Your recruits chances would be made or broken by the recruiter, I think. A sympathetic or desperate recruiter would help the recruit with their special requirements where one dealing with a heap of recruits would probably not make the extra time.

Having jumped through all these hoops then your recruit needs a space in the military to go into. I have no idea what this situation is like in the US, In New Zealand where I am there are currently more applicants than spaces. It took me about a year to get on a basic course. The recruits who had the best portfolios would be put forward by the recruiters to fill the regional quota. The best way to jump the queue was to score well on the fitness tests and indicate you were a responsible member of the community e.g head boy of the school or something.

Finally, security clearance will be required at some stage. You need to give out heaps of personal information and references.

There aren’t many homeless people in NZ. In a place like NYC, I think they would probably be more prepared to deal with homeless people and might have procedure to help suitable ones in.

Note all those hoops to jump through in the first paragraph. Through all that, you have to convince the recruiter that you are a worthwhile find. A fair percentage of non-homeless people fail, and they would have it far easier.

Jaguars! writes:

> They would need to pass an aptitude test so they probably need to have a
> knowledge equivalent to completing middle school.

It’s possible that in New Zealand you mean something different by middle school than we do in the U.S., but just getting through middle school wouldn’t be sufficient in the U.S. You have to be a high school graduate. As I said in a previous post, you can’t be someone who dropped out of high school and then later took the GED (General Equivalency Degree), which is a test that is supposed the equivalent of making it through high school, unless you then also went to college for at least one term.
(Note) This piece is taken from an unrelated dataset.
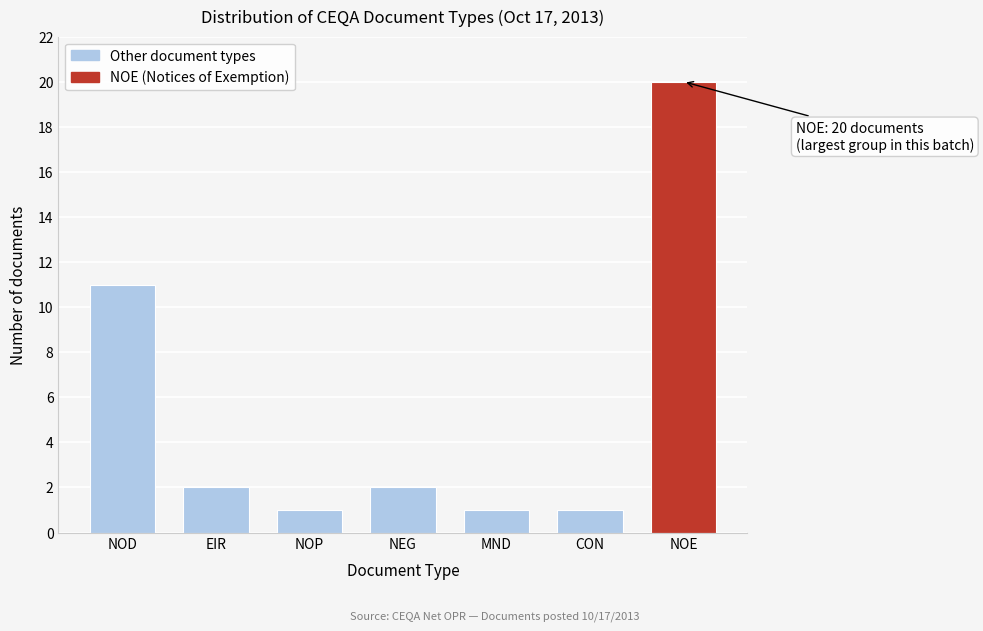

Reading left to right, extract all data points from this chart.

NOD=11	EIR=2	NOP=1	NEG=2	MND=1	CON=1	NOE=20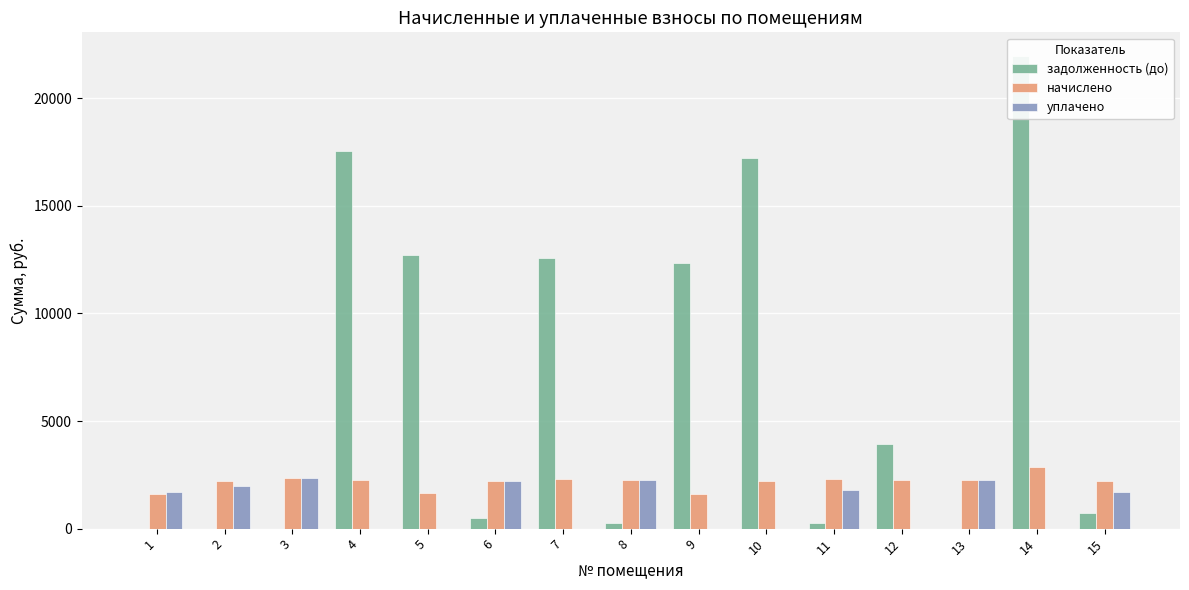

At which label is задолженность (до) closest to 10979?

9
You would also, just like anyone else wanting to enlist, have to take the military aptitude test.

That was based on the difficulty of the aptitude test and the pass rate of the people who did it with me (It was marked on the spot) Thinking about it, They would need some really basic algebra e.g “solve X+4=7” which isn’t always taught until the first year of high school.

But your post reminded me - They scrutinize your qualifications as well, and you need all that information. Not having any high school qualifications would be bad for your application but not a killer - e.g the guy who dropped out really early and has been in a trade for ten years. As far as I know, there is no equivalence tests in NZ; If you want equivalency, I think you can take the same tests as the highschool kids.
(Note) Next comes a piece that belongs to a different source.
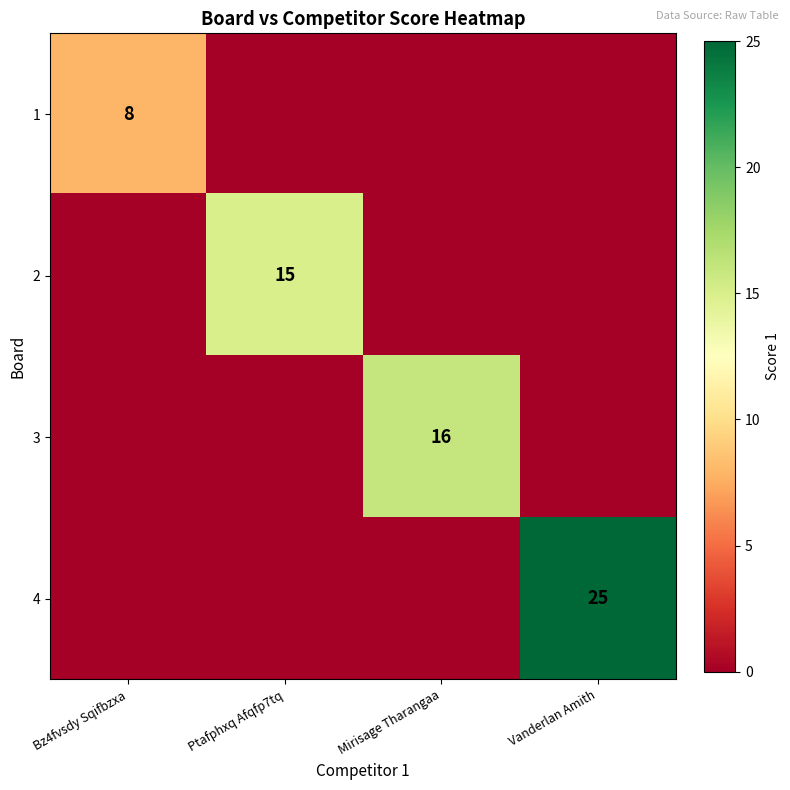

Rank the series at Vanderlan Amith from lowest to highest value.

1, 2, 3, 4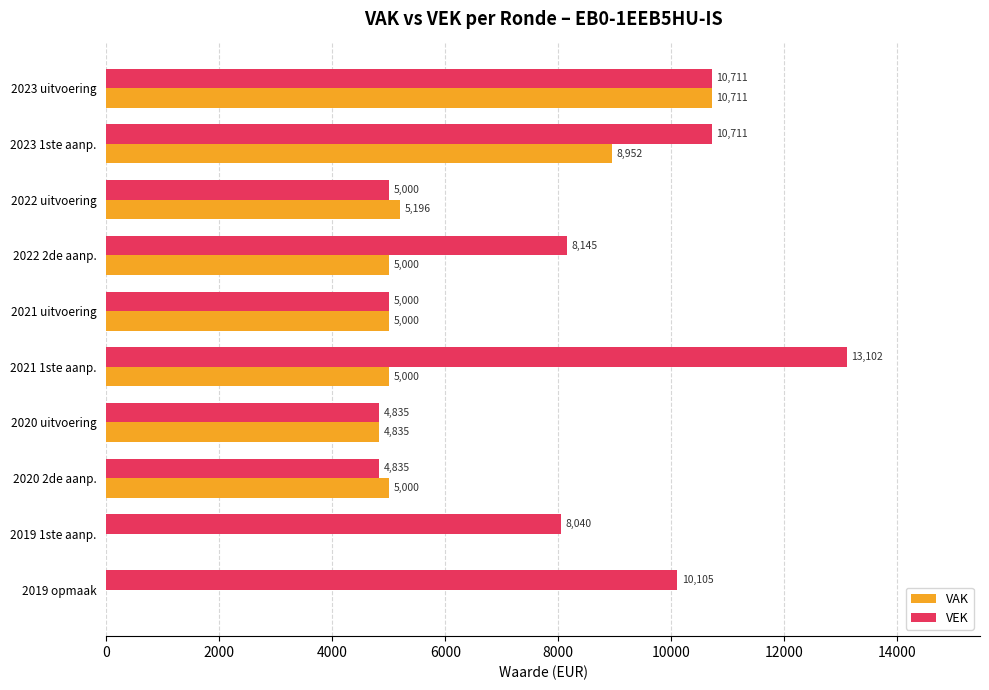

What is the sum of all VEK values?

80484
It’s my impression that dropping out of high school and then becoming skilled in some trade is not sufficient for enlisting in the military at all. It won’t even do if you take the GED and pass it. (Although a community college will probably accept you with a GED.) You have to actually pass all the high school courses. You can take them through night classes possibly. If you pass the GED, they want you to do a term in college so they can look at your grades.